This post is sponsored by Mason Finance.
Facing our first deployment as a family back in 2008 forced my husband and myself to make some important decisions, including making a will and looking into our life insurance policies. We had to think about the future of our children, not just ourselves.
Fast forward 11 years and I’m still constantly thinking about the future of my children and trying to make the best decisions for them. I’ve talked friends into getting life insurance policies, and also to make a will. It’s not something we want to think about, but I’ve heard too many stories about financial troubles due to unexpected deaths and not having an insurance policy in place.
I’ve had the same life insurance policy for about 10 years and recently learned about the modified endowment contract. Most people don’t know what an MEC is, but for those that have additional assets that they do not plan to use, it’s a way to leave a larger tax-free inheritance to their family or heir.

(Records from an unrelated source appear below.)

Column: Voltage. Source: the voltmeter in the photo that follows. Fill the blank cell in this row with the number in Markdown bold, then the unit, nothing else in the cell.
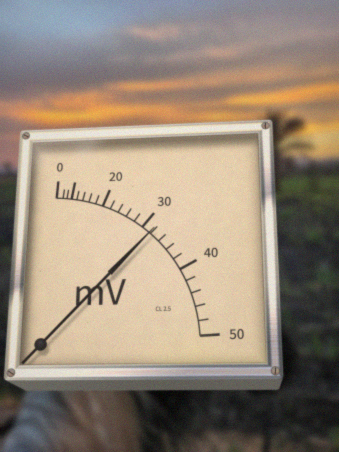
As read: **32** mV
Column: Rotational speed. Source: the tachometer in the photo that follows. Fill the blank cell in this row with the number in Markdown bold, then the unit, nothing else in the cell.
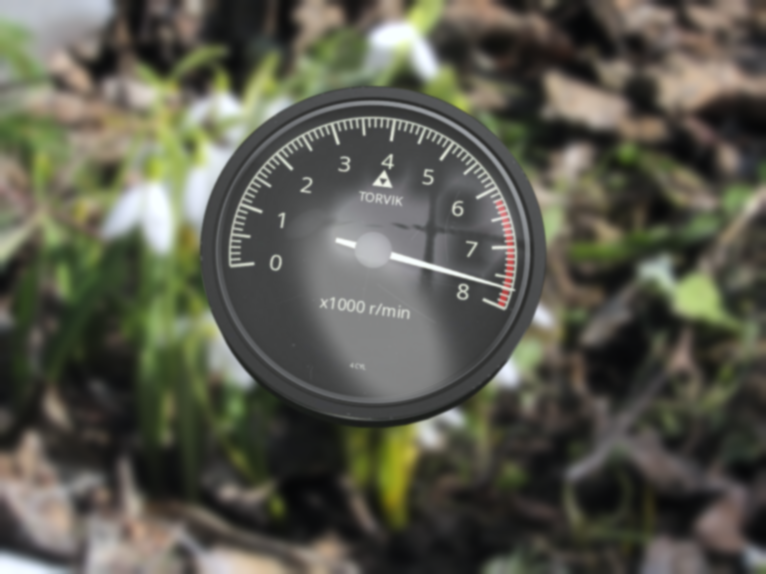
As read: **7700** rpm
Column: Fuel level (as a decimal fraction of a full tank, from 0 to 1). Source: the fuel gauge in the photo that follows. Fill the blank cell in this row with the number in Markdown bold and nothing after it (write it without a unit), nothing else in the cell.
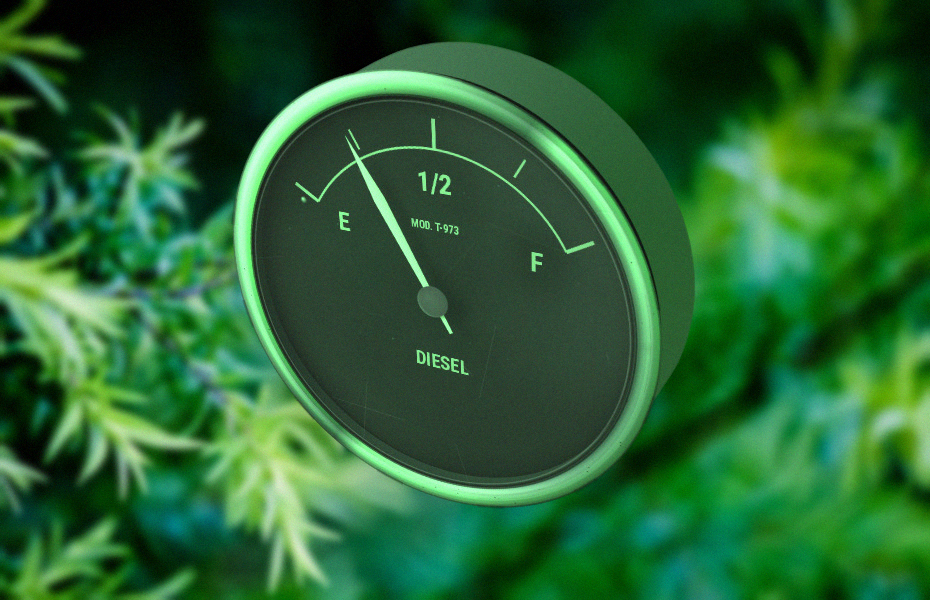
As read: **0.25**
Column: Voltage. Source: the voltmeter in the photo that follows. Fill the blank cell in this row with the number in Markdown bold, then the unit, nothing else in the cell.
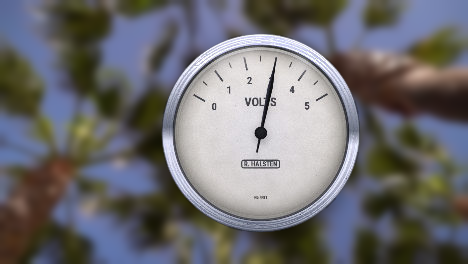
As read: **3** V
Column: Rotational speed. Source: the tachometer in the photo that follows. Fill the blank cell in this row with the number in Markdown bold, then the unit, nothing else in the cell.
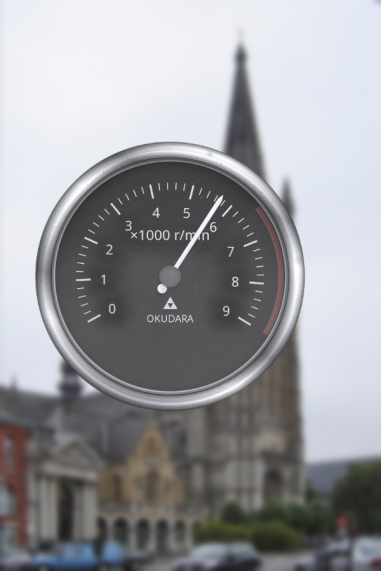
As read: **5700** rpm
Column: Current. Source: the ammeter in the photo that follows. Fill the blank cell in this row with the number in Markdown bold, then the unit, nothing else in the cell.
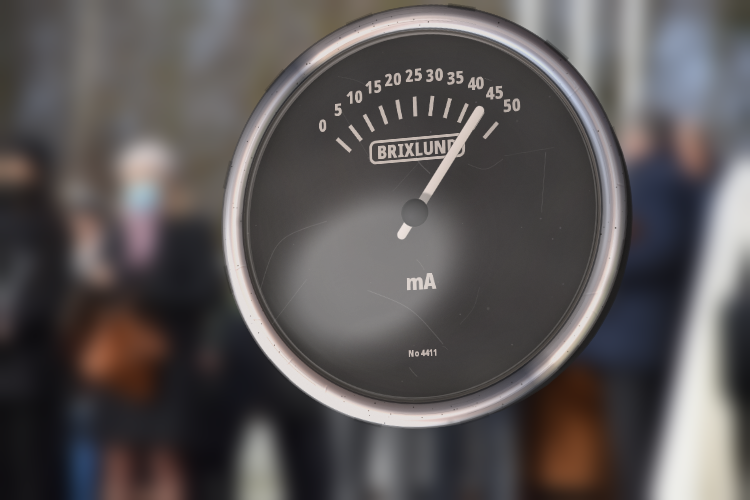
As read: **45** mA
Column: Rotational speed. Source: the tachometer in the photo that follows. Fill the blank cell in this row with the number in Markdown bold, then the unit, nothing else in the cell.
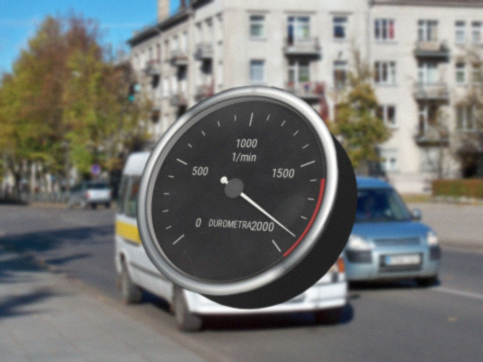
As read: **1900** rpm
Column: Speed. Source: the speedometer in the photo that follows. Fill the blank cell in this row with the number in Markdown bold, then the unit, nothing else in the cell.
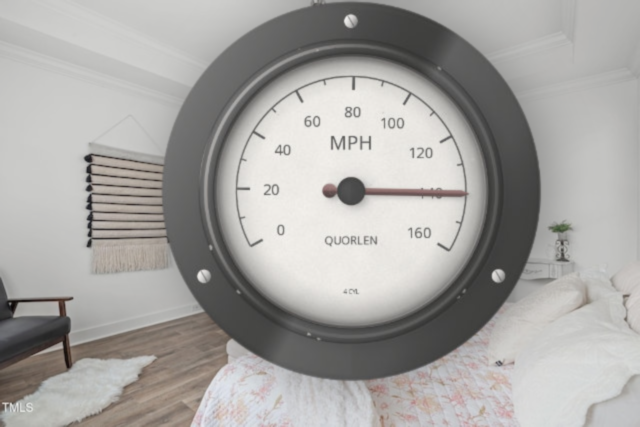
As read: **140** mph
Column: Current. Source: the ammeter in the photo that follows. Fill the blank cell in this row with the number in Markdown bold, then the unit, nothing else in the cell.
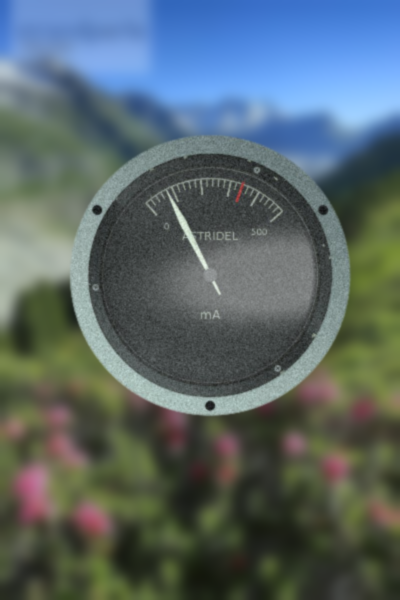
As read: **80** mA
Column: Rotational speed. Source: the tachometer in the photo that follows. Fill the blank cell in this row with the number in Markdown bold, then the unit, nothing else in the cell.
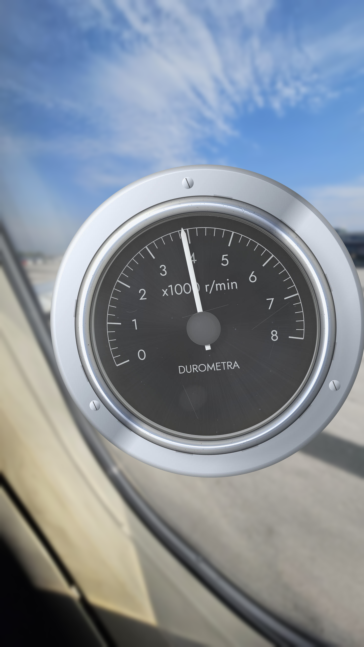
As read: **3900** rpm
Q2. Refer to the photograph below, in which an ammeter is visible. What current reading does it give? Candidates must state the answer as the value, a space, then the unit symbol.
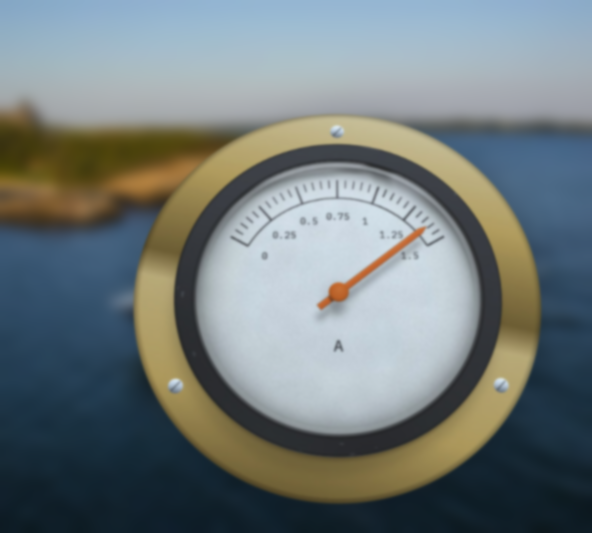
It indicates 1.4 A
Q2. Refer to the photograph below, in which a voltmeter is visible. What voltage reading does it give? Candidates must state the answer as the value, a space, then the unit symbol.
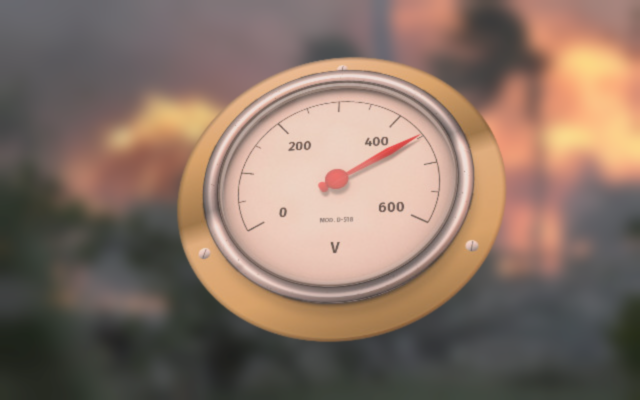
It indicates 450 V
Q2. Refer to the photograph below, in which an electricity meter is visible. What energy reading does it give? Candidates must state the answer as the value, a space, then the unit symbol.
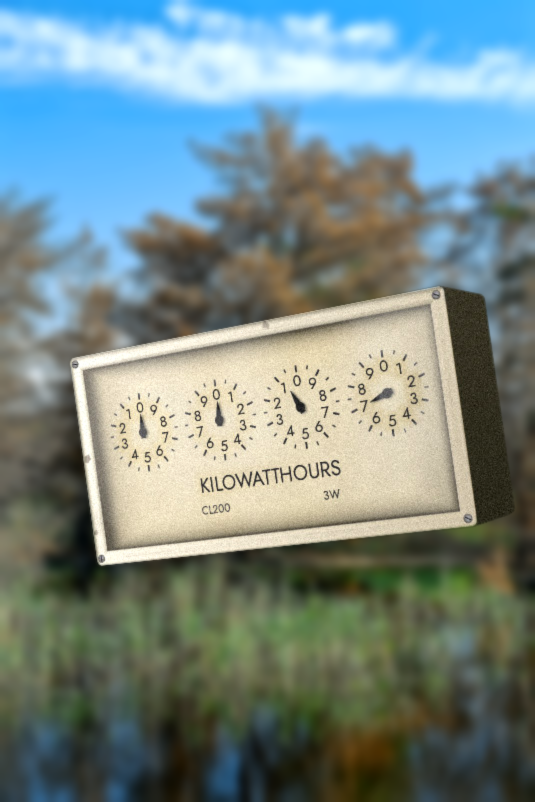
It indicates 7 kWh
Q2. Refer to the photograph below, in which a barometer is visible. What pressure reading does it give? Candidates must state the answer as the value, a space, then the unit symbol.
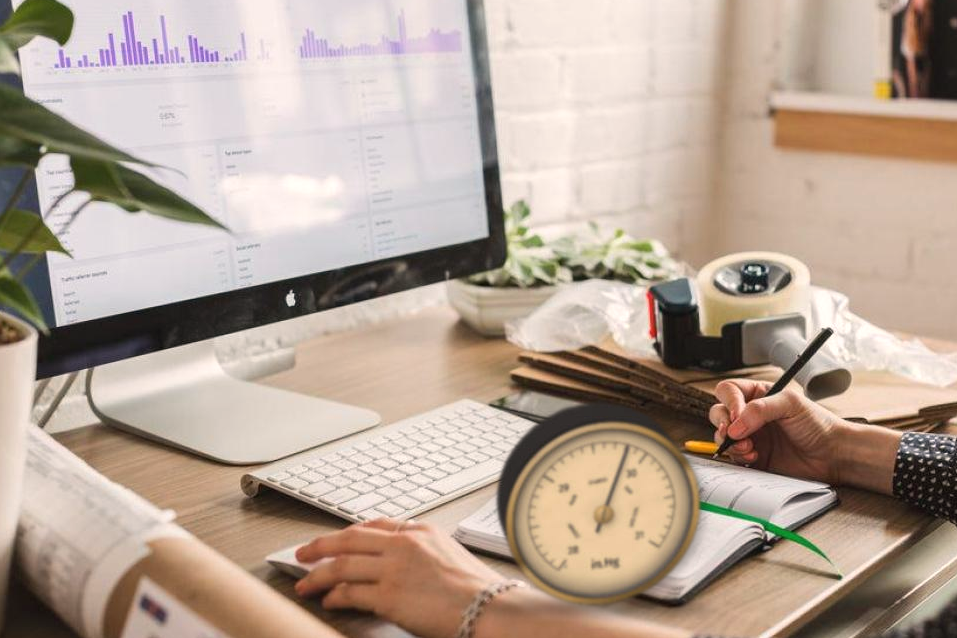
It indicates 29.8 inHg
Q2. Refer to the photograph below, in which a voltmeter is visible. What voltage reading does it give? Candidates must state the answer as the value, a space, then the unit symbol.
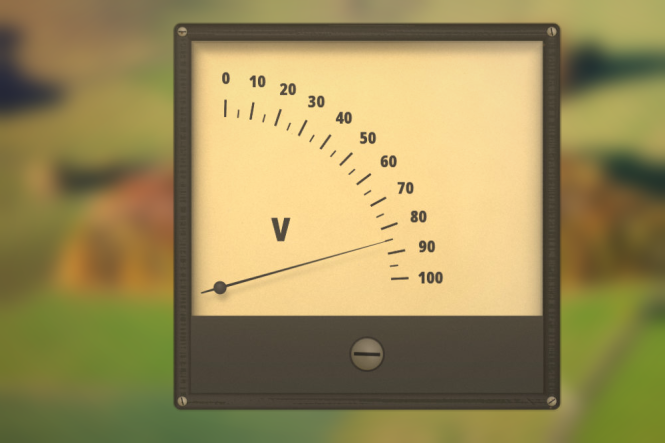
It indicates 85 V
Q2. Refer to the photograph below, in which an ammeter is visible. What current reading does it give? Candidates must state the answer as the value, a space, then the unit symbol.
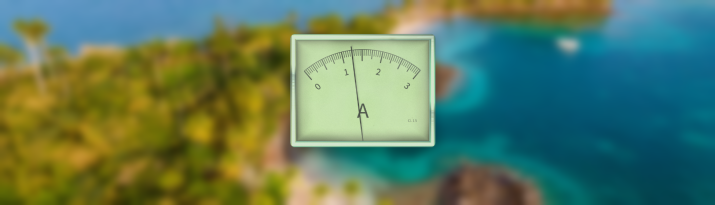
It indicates 1.25 A
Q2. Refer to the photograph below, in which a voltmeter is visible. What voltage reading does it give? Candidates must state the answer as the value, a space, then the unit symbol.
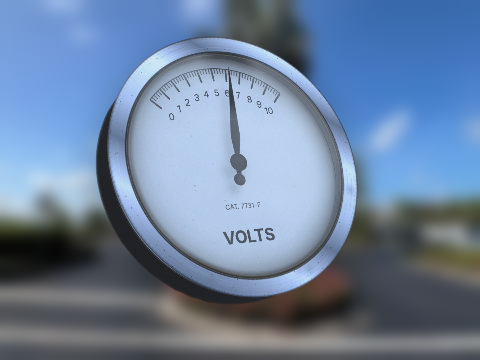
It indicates 6 V
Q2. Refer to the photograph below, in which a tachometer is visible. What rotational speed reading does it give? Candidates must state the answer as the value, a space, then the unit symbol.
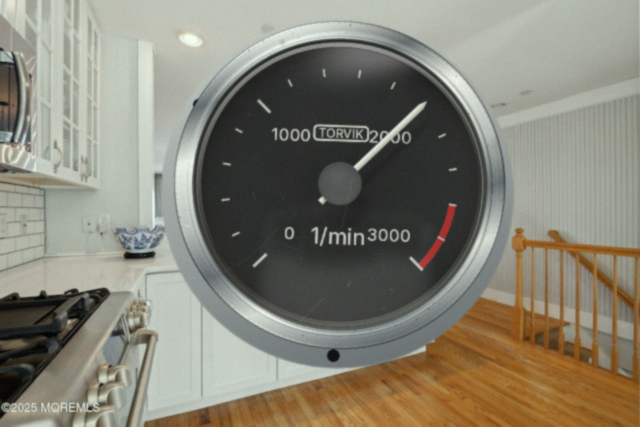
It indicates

A life insurance police becomes MEC when the paid premiums exceed federal tax law limits within the first seven years. The limitation expires after seven years, as long as there are no changes to the policy. When a life insurance policy becomes a MEC, the taxation structure changes, so it could be a good retirement tool, or a bad one if you need to withdraw early.
MECs are an alternative to annuities and can be a retirement planning tool. On the other hand if you plan on withdrawing the cash before the time allowed, it’s important to make sure your policy does not automatically become a MEC.
Do you have a life insurance policy? Did you know about the modified endowment contract?